PROBLEM DETAILS ▸
Please edit the records below by changing every "Original Thai" to "Authentic Thai" and return all the lines with nothing else altered.

Collected data ▸

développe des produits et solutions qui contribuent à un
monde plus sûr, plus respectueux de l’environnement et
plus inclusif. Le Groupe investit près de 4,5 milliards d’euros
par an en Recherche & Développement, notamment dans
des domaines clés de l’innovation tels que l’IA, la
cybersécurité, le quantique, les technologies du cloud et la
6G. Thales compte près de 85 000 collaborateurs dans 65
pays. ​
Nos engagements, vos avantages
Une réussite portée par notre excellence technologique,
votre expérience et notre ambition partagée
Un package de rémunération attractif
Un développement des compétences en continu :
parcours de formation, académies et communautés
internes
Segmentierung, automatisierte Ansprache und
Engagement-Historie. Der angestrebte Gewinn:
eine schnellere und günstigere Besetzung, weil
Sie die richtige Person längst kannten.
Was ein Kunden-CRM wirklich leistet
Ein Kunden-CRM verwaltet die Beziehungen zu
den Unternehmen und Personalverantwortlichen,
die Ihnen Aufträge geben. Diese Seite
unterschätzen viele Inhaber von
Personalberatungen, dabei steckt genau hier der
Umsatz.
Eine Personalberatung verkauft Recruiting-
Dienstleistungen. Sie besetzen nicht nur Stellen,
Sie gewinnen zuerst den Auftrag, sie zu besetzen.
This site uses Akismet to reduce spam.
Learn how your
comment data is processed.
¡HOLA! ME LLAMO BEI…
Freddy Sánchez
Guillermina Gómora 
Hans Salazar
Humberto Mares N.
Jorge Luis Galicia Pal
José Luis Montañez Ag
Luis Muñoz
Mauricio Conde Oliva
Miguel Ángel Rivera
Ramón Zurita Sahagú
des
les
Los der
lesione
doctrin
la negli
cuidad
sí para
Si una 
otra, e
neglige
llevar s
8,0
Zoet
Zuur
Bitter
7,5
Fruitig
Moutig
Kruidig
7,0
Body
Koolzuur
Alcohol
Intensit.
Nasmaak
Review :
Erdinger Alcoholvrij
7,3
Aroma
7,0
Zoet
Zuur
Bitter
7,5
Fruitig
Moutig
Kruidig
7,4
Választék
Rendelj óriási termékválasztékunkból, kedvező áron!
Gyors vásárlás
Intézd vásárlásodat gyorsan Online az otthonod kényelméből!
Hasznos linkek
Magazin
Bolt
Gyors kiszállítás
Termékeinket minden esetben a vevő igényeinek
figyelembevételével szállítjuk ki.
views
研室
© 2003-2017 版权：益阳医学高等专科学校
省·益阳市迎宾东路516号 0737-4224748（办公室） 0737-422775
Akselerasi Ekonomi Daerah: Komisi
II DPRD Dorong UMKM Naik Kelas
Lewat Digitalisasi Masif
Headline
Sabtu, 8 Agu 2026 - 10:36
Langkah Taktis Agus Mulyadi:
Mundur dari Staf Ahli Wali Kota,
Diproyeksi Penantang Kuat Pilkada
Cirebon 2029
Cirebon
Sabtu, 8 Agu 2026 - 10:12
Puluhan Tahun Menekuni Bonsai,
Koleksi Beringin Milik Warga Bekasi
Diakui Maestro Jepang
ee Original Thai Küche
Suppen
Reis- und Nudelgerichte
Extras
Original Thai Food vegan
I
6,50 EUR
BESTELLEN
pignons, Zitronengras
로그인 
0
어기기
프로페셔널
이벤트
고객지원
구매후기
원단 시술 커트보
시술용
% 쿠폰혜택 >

ANSWER FOR THE TASK ▸
développe des produits et solutions qui contribuent à un
monde plus sûr, plus respectueux de l’environnement et
plus inclusif. Le Groupe investit près de 4,5 milliards d’euros
par an en Recherche & Développement, notamment dans
des domaines clés de l’innovation tels que l’IA, la
cybersécurité, le quantique, les technologies du cloud et la
6G. Thales compte près de 85 000 collaborateurs dans 65
pays. ​
Nos engagements, vos avantages
Une réussite portée par notre excellence technologique,
votre expérience et notre ambition partagée
Un package de rémunération attractif
Un développement des compétences en continu :
parcours de formation, académies et communautés
internes
Segmentierung, automatisierte Ansprache und
Engagement-Historie. Der angestrebte Gewinn:
eine schnellere und günstigere Besetzung, weil
Sie die richtige Person längst kannten.
Was ein Kunden-CRM wirklich leistet
Ein Kunden-CRM verwaltet die Beziehungen zu
den Unternehmen und Personalverantwortlichen,
die Ihnen Aufträge geben. Diese Seite
unterschätzen viele Inhaber von
Personalberatungen, dabei steckt genau hier der
Umsatz.
Eine Personalberatung verkauft Recruiting-
Dienstleistungen. Sie besetzen nicht nur Stellen,
Sie gewinnen zuerst den Auftrag, sie zu besetzen.
This site uses Akismet to reduce spam.
Learn how your
comment data is processed.
¡HOLA! ME LLAMO BEI…
Freddy Sánchez
Guillermina Gómora 
Hans Salazar
Humberto Mares N.
Jorge Luis Galicia Pal
José Luis Montañez Ag
Luis Muñoz
Mauricio Conde Oliva
Miguel Ángel Rivera
Ramón Zurita Sahagú
des
les
Los der
lesione
doctrin
la negli
cuidad
sí para
Si una 
otra, e
neglige
llevar s
8,0
Zoet
Zuur
Bitter
7,5
Fruitig
Moutig
Kruidig
7,0
Body
Koolzuur
Alcohol
Intensit.
Nasmaak
Review :
Erdinger Alcoholvrij
7,3
Aroma
7,0
Zoet
Zuur
Bitter
7,5
Fruitig
Moutig
Kruidig
7,4
Választék
Rendelj óriási termékválasztékunkból, kedvező áron!
Gyors vásárlás
Intézd vásárlásodat gyorsan Online az otthonod kényelméből!
Hasznos linkek
Magazin
Bolt
Gyors kiszállítás
Termékeinket minden esetben a vevő igényeinek
figyelembevételével szállítjuk ki.
views
研室
© 2003-2017 版权：益阳医学高等专科学校
省·益阳市迎宾东路516号 0737-4224748（办公室） 0737-422775
Akselerasi Ekonomi Daerah: Komisi
II DPRD Dorong UMKM Naik Kelas
Lewat Digitalisasi Masif
Headline
Sabtu, 8 Agu 2026 - 10:36
Langkah Taktis Agus Mulyadi:
Mundur dari Staf Ahli Wali Kota,
Diproyeksi Penantang Kuat Pilkada
Cirebon 2029
Cirebon
Sabtu, 8 Agu 2026 - 10:12
Puluhan Tahun Menekuni Bonsai,
Koleksi Beringin Milik Warga Bekasi
Diakui Maestro Jepang
ee Authentic Thai Küche
Suppen
Reis- und Nudelgerichte
Extras
Authentic Thai Food vegan
I
6,50 EUR
BESTELLEN
pignons, Zitronengras
로그인 
0
어기기
프로페셔널
이벤트
고객지원
구매후기
원단 시술 커트보
시술용
% 쿠폰혜택 >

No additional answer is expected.